The History of the Genueser Schiff
The land surrounding the Genueser Schiff has been family owned for generations, but the former hunting grounds only became suitable for building after they were enclosed by dykes following the legendary storm flood of 1872. The hotel itself was built later.
The Genueser Schiff hotel is as unique as its guests, whether you stay for just one night or for longer. It is a place for non-conformists and free thinkers who prefer subdued elegance and a quiet, relaxed atmosphere.
The hotel was founded by Countess Waldersee, who named it after a line in the poem ‘Toward New Seas’ ('Nach neuen Meeren') by Friedrich Nietzsche. Her son, Philipp Brandt, added the second verse to the poem when he took over the hotel:
That way—I will: and my assure
In me henceforth and in my seize.
The sea lies open, in azure
There drifts my ship, my Genoese.
All, new on new, shakes flame to me,
On space and time the midday sleeps—
And but your eye—in monstrously
Stares at me! Infinity!
In the early 1940s, the navy set up an anti-aircraft training centre in this area but, by 1945, only a deserted observation post remained. After the war, this was turned into a café called ‘Kleine Brise’ (Light Breeze), where many interned soldiers met to eat and drink. The scene at the café began to get a little wild, so the military government requested the rightful owner, Countess Gabriele von Waldersee, to restore order in her coastal lands.
She decided to turn the café into a summer hotel, and this is how the fishing village of Hohwacht was reinvented as a seaside holiday resort. The architect Karl Schöning designed and constructed the original hotel in just two months using prefabricated elements, and the first summer seaon began on 8 July 1950. The pioneering spirit of the time was captured well in the house joke: "We only have one bathtub in the house, but the big bathtub is out at the front." The rooms at the time were like sailor's cabins and the walls were very thin.
In 1960, Countess Waldersee modernized the hotel and extended it to three times its original size, using the oriignal architect to preserve the special feel of the hotel. It remained a pure summer hotel, which she ran for many years with the help of six maids, some of whom were her own relatives.
Today, Countess Waldersee's son, Philipp Brandt, continues the family tradtiion. Brandt learned the art of haute cuisine in Switzerland and has engaged first-class chefs to work in his resaturants. He established the legendary ‘Strandkorbcafé’ (Beach Chair Café) on the beachfront and the hotel's cosy Bistro Bar. He also created the first-floor breakfast room with its captivating panoramic view and added the Genueser Country House and the Chimney House to the fleet. In 2000, the transformed hotel was awarded the Tourism Activity Grammy for its 'sleep-late hotel' concept.

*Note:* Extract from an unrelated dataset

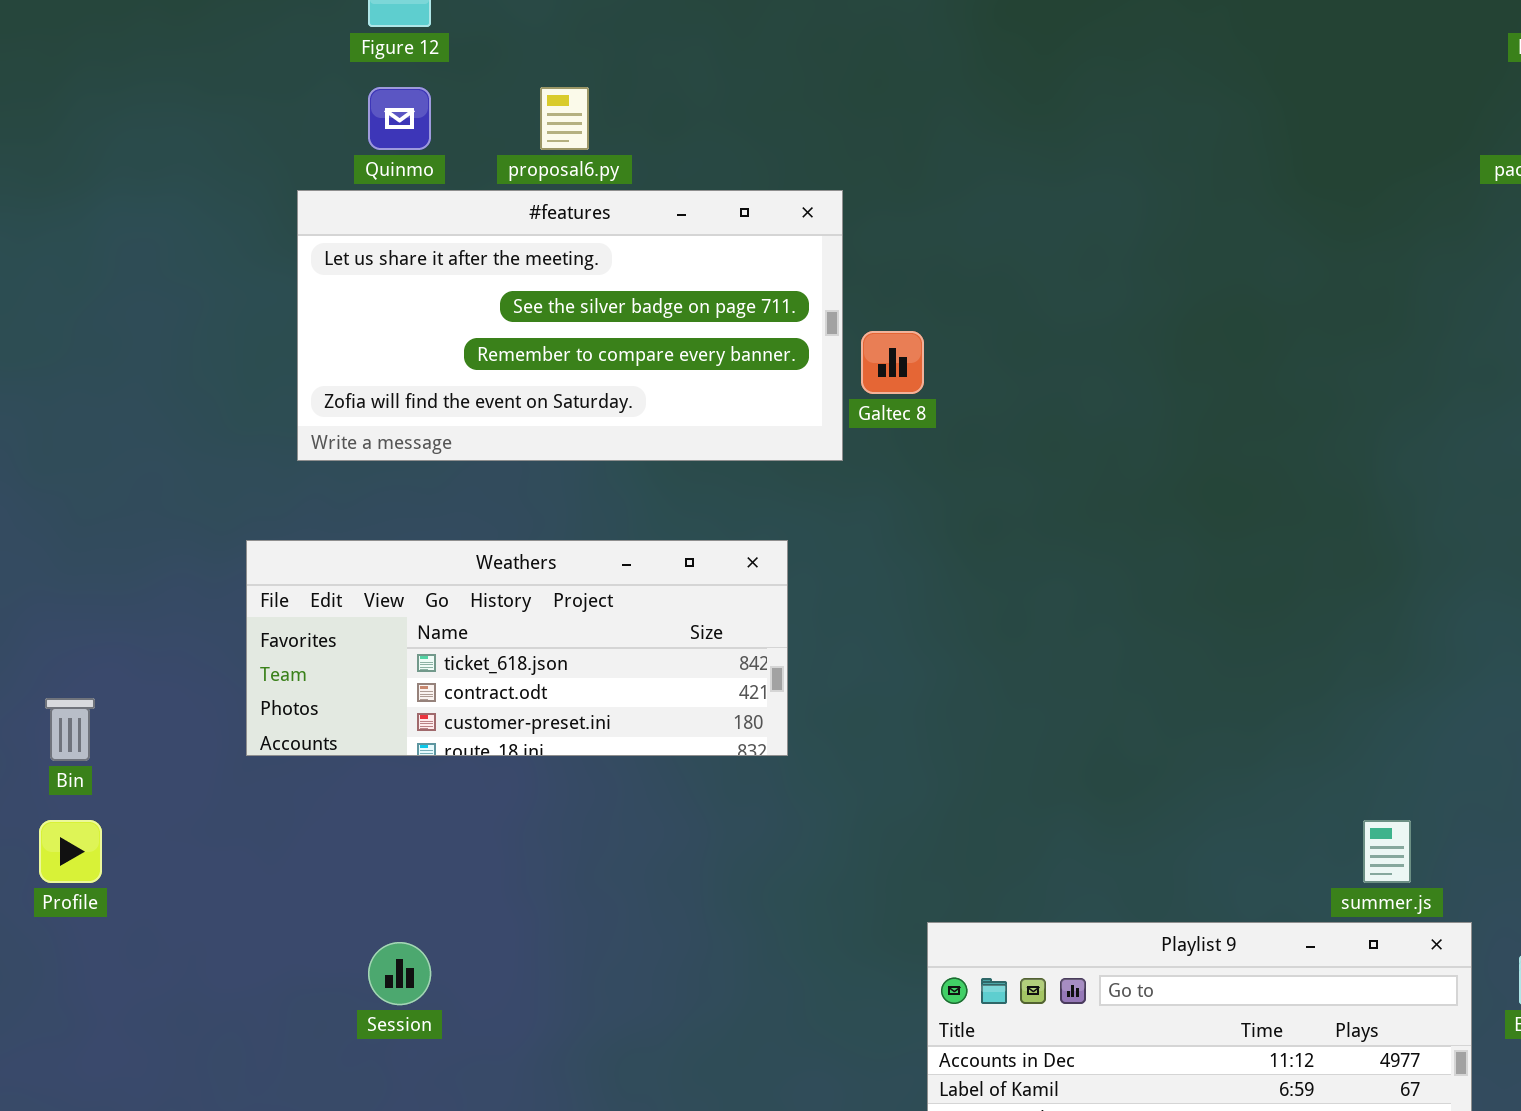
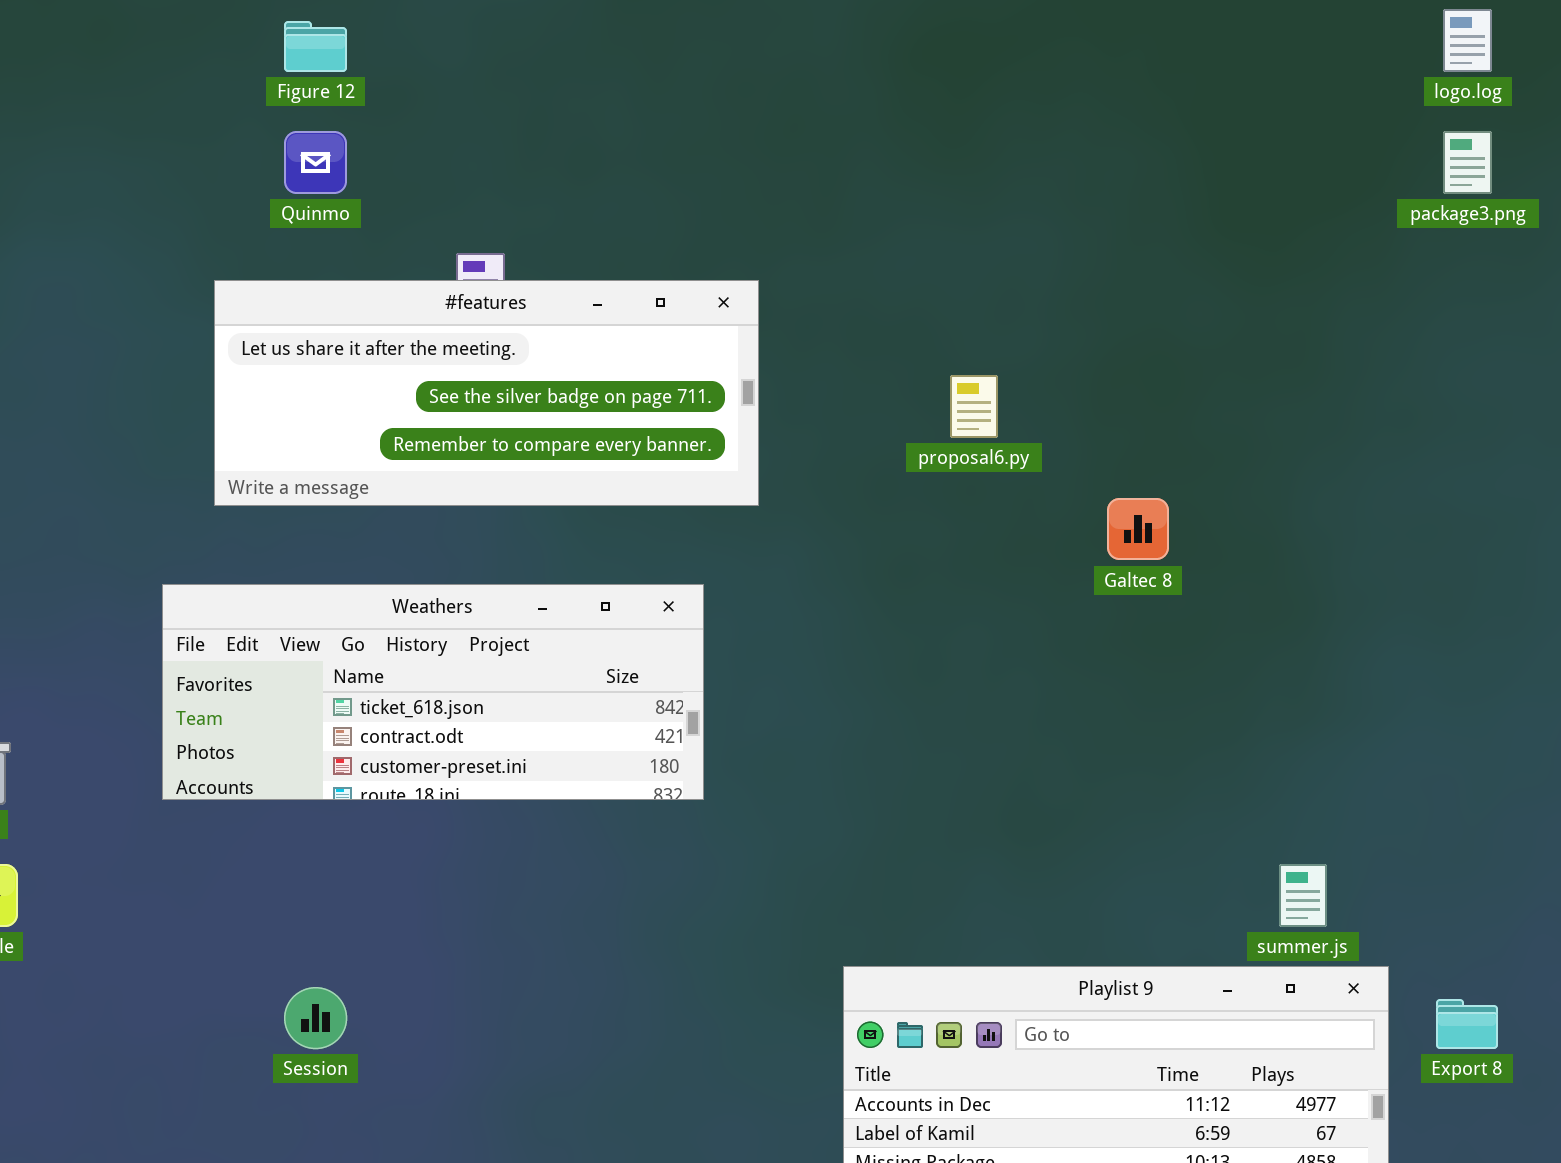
proposal6.py: [540,87,589,150] -> [950,375,998,438], moved
#features: [297,190,843,461] -> [214,280,759,506], resized
Galtec 8: [861,331,924,394] -> [1107,498,1169,560], moved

In 2007, the renowned Dutch architect Jowa I. Kis-Jovak began development of a colour scheme and lighting concept for the entire hotel, which provides a unique combination of form, function, and comfort. All of our guest rooms have a special Genueser Schiff touch, with olive wood floors, selected decorations and individual furniture that inlcudes some original pieces from the Countess's manor house. The mix of legacy and contemporary elements provides our guests with a choice of harmonious, individually designed rooms.